# Router Table Fence



## jbhuff (Mar 29, 2012)

I have been seeing alot of router table fences that are made of a 4x4 it looks like they have a plastic insert in them at the bit. Looks simple enough to make any idea where I can get those inserts.


----------



## jschaben (Apr 1, 2010)

jbhuff said:


> I have been seeing alot of router table fences that are made of a 4x4 it looks like they have a plastic insert in them at the bit. Looks simple enough to make any idea where I can get those inserts.


Hi Brandon - do you have a link to some of them? I doubt they are solid 4x4's, more likely a box as most like to incorporate dust collection into the fence. They are probably shop made fences and the inserts made from UHMW, HDPE or similar material. HDPE is the most common material for the white plastic cutting boards so is relatively plentiful and cheap. It also machines well. :smile:


----------



## jbhuff (Mar 29, 2012)

Ill look for a pic no luck so far but they are scattered through the Grizzly Catalog I thought that it was their tool but every pic says, "Fence not included" but I cant find it there or nothing like it


----------



## jbhuff (Mar 29, 2012)

I do see what your talking about now maybe the photos just look that way - Id just like to find a good fence that I can get squared fairly easy.


----------



## jschaben (Apr 1, 2010)

jbhuff said:


> I do see what your talking about now maybe the photos just look that way - Id just like to find a good fence that I can get squared fairly easy.

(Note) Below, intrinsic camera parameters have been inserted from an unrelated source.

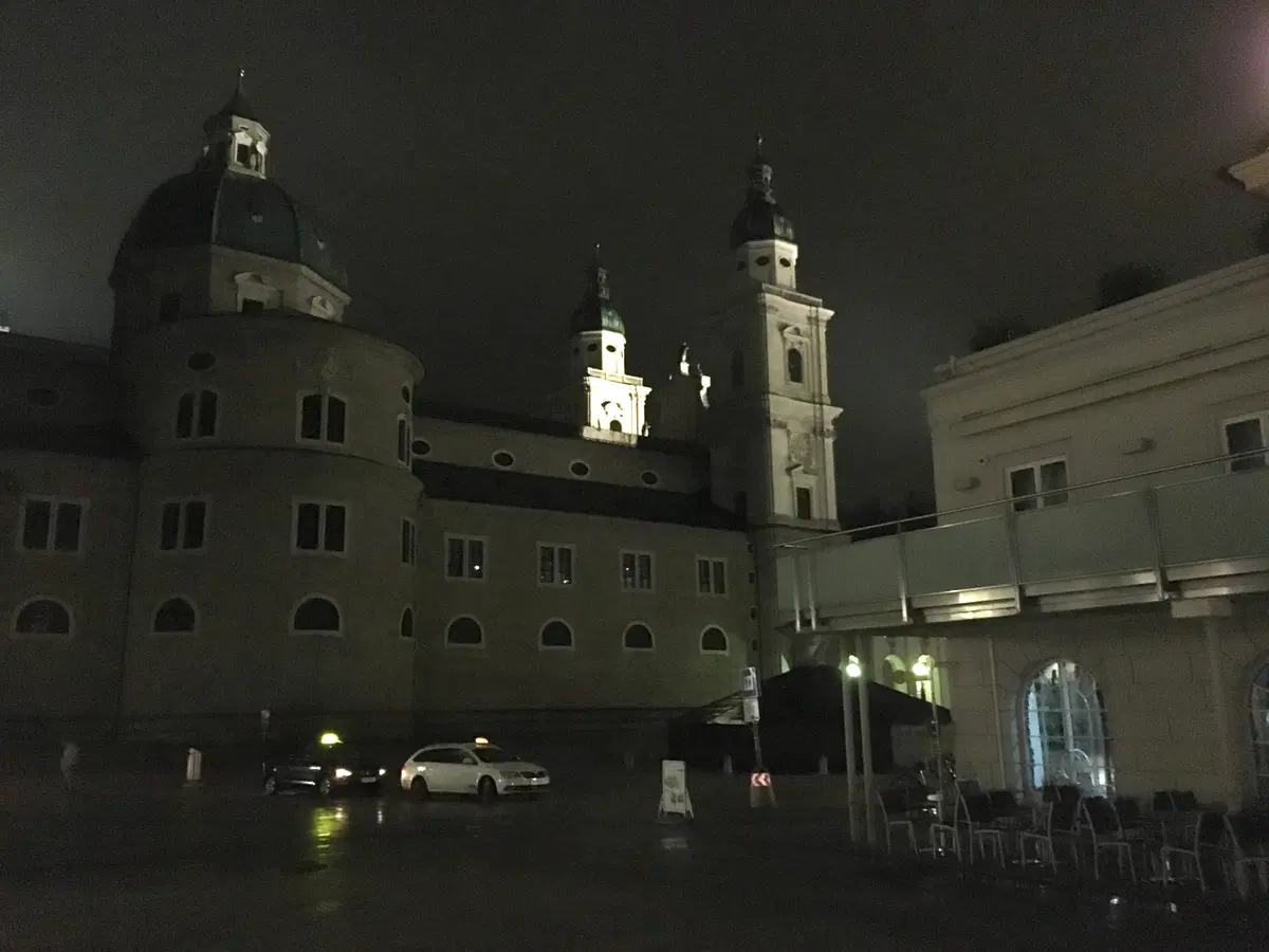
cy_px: 476
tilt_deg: +12.5
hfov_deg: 61.7
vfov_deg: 48.2
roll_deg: +0.2
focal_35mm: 29
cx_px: 634
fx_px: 1063
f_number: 2.2
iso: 2000
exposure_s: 1/17
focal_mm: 4.15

Hi Brandon - You can just buy a fence, here is a good source:
http://www.ptreeusa.com/routertableFence.htm
Their "supreme" fence is a pretty good one.

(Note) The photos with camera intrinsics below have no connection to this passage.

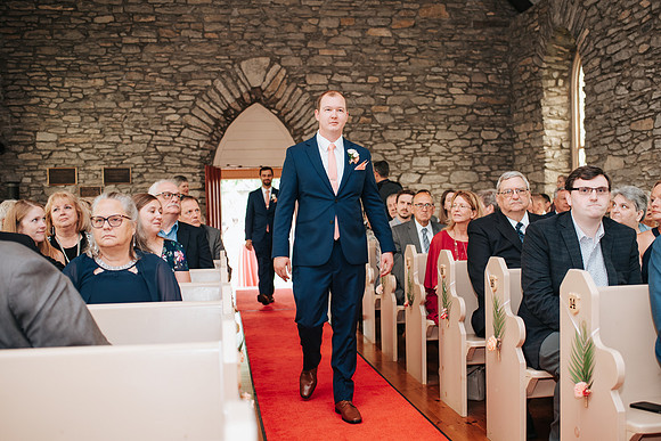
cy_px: 220
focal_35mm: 38
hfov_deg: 50.8
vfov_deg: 35.2
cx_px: 350
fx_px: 695
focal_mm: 35
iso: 1000
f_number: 2.8
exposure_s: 1/200
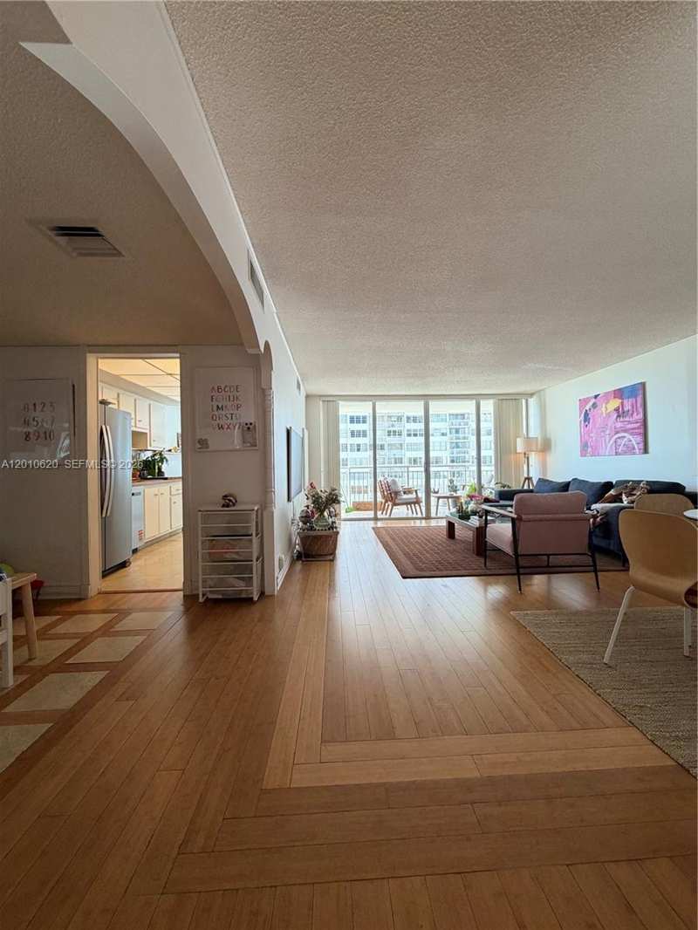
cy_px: 465
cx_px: 349
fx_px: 376
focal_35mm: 14
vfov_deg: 102.1
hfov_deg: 85.7
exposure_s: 1/120
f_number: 2.2
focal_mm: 2.22
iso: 160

Or, here are some plans for a shop made fence:
http://www.toolcrib.com/blog/2010/03/12-router-fence-plans-from-split-fences-to-micro-adjusters

You will need to decide what you want in a fence though, split? microadjust? jointing capable? dust collection? swing fence or both ends movable? 
By the way, squared to what? Router bit is round, spinning around a vertical axis so the fence is always "square" to the router bit. With a table saw, the fence needs to be parallel to the blade because the blade is spinning around a horizontal axis. The only time a router table fence needs to be parallel with anything is if you are using a miter slot in conjunction with the fence. Not a good idea on a table saw or a router table.:smile:


----------



## jbhuff (Mar 29, 2012)

I have an extremely cheap router table and the fence on it is 2 pieces that is extremely difficult to get lined up together and unfortunately the marks on the table are off just slightly and makes it that much more difficult. 

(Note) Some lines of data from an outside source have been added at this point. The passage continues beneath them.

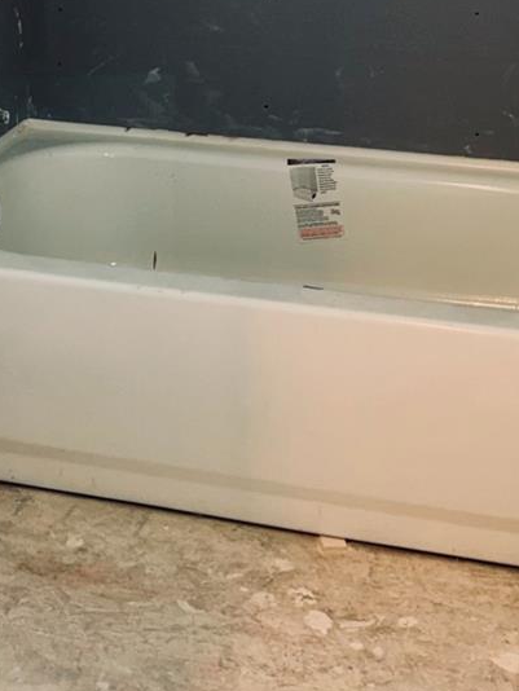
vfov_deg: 23.3
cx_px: 140
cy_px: -228
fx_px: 1458
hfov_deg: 20.1
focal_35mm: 73
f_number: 1.5
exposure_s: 1/30
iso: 32
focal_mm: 5.7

Id just like a fence that will be fairly close when I go to cut something and dont run off a whole lot.


----------



## jbhuff (Mar 29, 2012)

Thank you for your help jschaben just a newb still learning but love making saw dust :laughing:


----------



## jschaben (Apr 1, 2010)

jbhuff said:


> Thank you for your help jschaben just a newb still learning but love making saw dust :laughing:


For just starting, pick up a chunk of wood, about 2x4 by the length of your table. Regular 2x4 will work, but hardwood of some kind is preferred, just so it is straight. Put about a 1-1/2" notch in the middle on the 2" wide side and voila, ya got a quickn' dirty fence. Just clamp it on your table with the bit in the notch. That's really all you need to do a multitude of jobs and, you can get a feel for what you want in an upgraded fence. It obviously doesn't have dust collection but will microadjust quite easily with about a 16oz hammer.:smile:


----------



## tito5 (Apr 5, 2011)

jschaben said:


> It obviously doesn't have dust collection but will microadjust quite easily with about a 16oz hammer.:smile:


I think I just found my new favorite quote.......:thumbsup:


----------



## jigs-n-fixtures (Apr 28, 2012)

jbhuff said:


> I have been seeing alot of router table fences that are made of a 4x4 it looks like they have a plastic insert in them at the bit. Looks simple enough to make any idea where I can get those inserts.


Get a copy of "Woodworking With The Router", by Bill Hylton, and read it. It will answer questions you aren't even knowledgable enough to ask yet.

Sent from my iPhone using Wood Forum


----------



## cabinetman (Jul 5, 2007)

Use a wider board that you can cut elongated slots across its width. Install threaded bolts in the table, and use washers and wing nuts on the bolts to adjust the fence. You can laminate the working edge with mica, and cut a recess hole for spacing for bits.









 







.


----------



## Carvel Loafer (Dec 31, 2011)

This is what I've used for a fence for years along with the 16 oz micro-adjuster:


----------



## michelevit (Apr 30, 2012)

Carvel Loafer said:


> This is what I've used for a fence for years along with the 16 oz micro-adjuster:


that's really all you need for a router table fence. Two clamps and a piece of straight wood scrap that you should already have laying around.


----------